The Risi squad – returning to the ALMS after a season away – led for the follow three-and-a-half hours until Malucelli skated wide under braking for turn ten allowing Milner to lead the final 15 minutes for victory. Malucelli, making his ALMS debut alongside Gianmaria Bruni and Beretta, held on for third place with Team Falken Tire Porsche of Bryan Sellers, Wolf Henzler and Nick Tandy a surprising third after quiet race.

While taking nothing from the trio there result indicated just how many of their fellow GT teams had battled problems during the race.

As well as the #3 Corvette the #97 Aston Martin was a visitor behind the wall in the opening hour after contact caused overheating on the 2013-spec Vantage. The other Aston – the 2012 spec #007 – lasted longer before its own problems led to an hour in the pits. BMW Team RLL were debuting their own new car in the shape of the Z4 GTE and both machines performed well on debut with Joey Hand taking the #56 to the lead on several occasions, though their run on the lead lap would be ended by front suspension failure.

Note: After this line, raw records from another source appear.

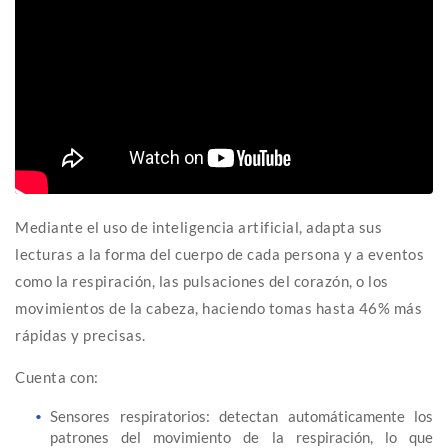
Mediante el uso de inteligencia artificial, adapta sus
lecturas a la forma del cuerpo de cada persona y a eventos
como la respiración, las pulsaciones del corazón, o los
movimientos de la cabeza, haciendo tomas hasta 46% más
rápidas y precisas.
Cuenta con:
Sensores respiratorios: detectan automáticamente los
patrones del movimiento de la respiración, lo que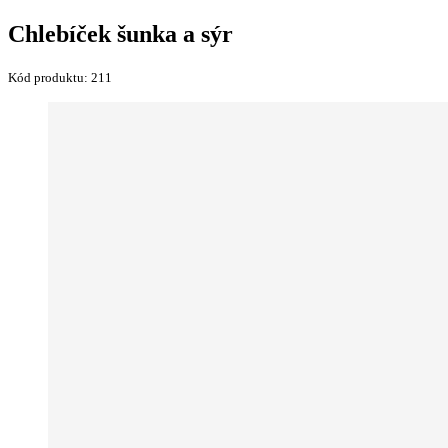
Chlebíček šunka a sýr
Kód produktu:
211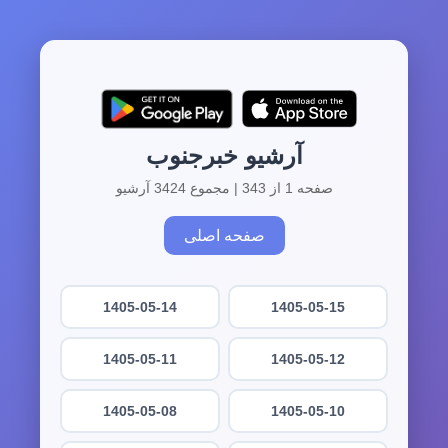
آرشیو خبرجنوب
صفحه 1 از 343 | مجموع 3424 آرشیو
صفحه اصلی
1405-05-14
1405-05-15
1405-05-11
1405-05-12
1405-05-08
1405-05-10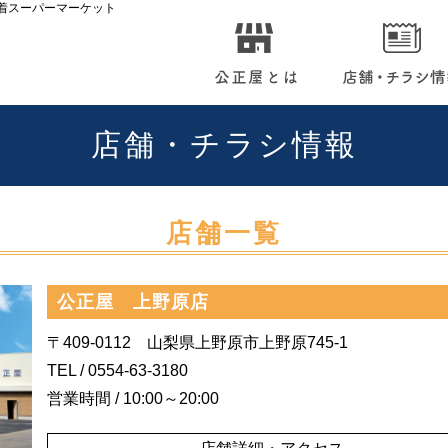
着スーパーマーケット
店舗・チラシ情報
店舗一覧
公正屋 上野原店
〒409-0112 山梨県上野原市上野原745-1
TEL / 0554-63-3180
営業時間 /
10:00
～20:00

Also a frequent feature of the lead battle was the #91 SRT Viper. Dominic Farnbacher and Ryan Dalziel both took the car to the class lead – while the sister #93 was delayed by a problem which saw the wheel hubs machining themselves down with metal shavings falling from the tyres at pitstops. Unfortunately, though the #91 team raced with the threat of the same problem effecting them, it was an electrical problem that forced the #91 car behind the wall. The issue was rectified with the loss of a handful of laps but enough to knock them out of contention. They eventually finished fifth in class, one place behind the #55 BMW which, like the Falken shod Porsche completed a quiet race away from the most heated battles in the class.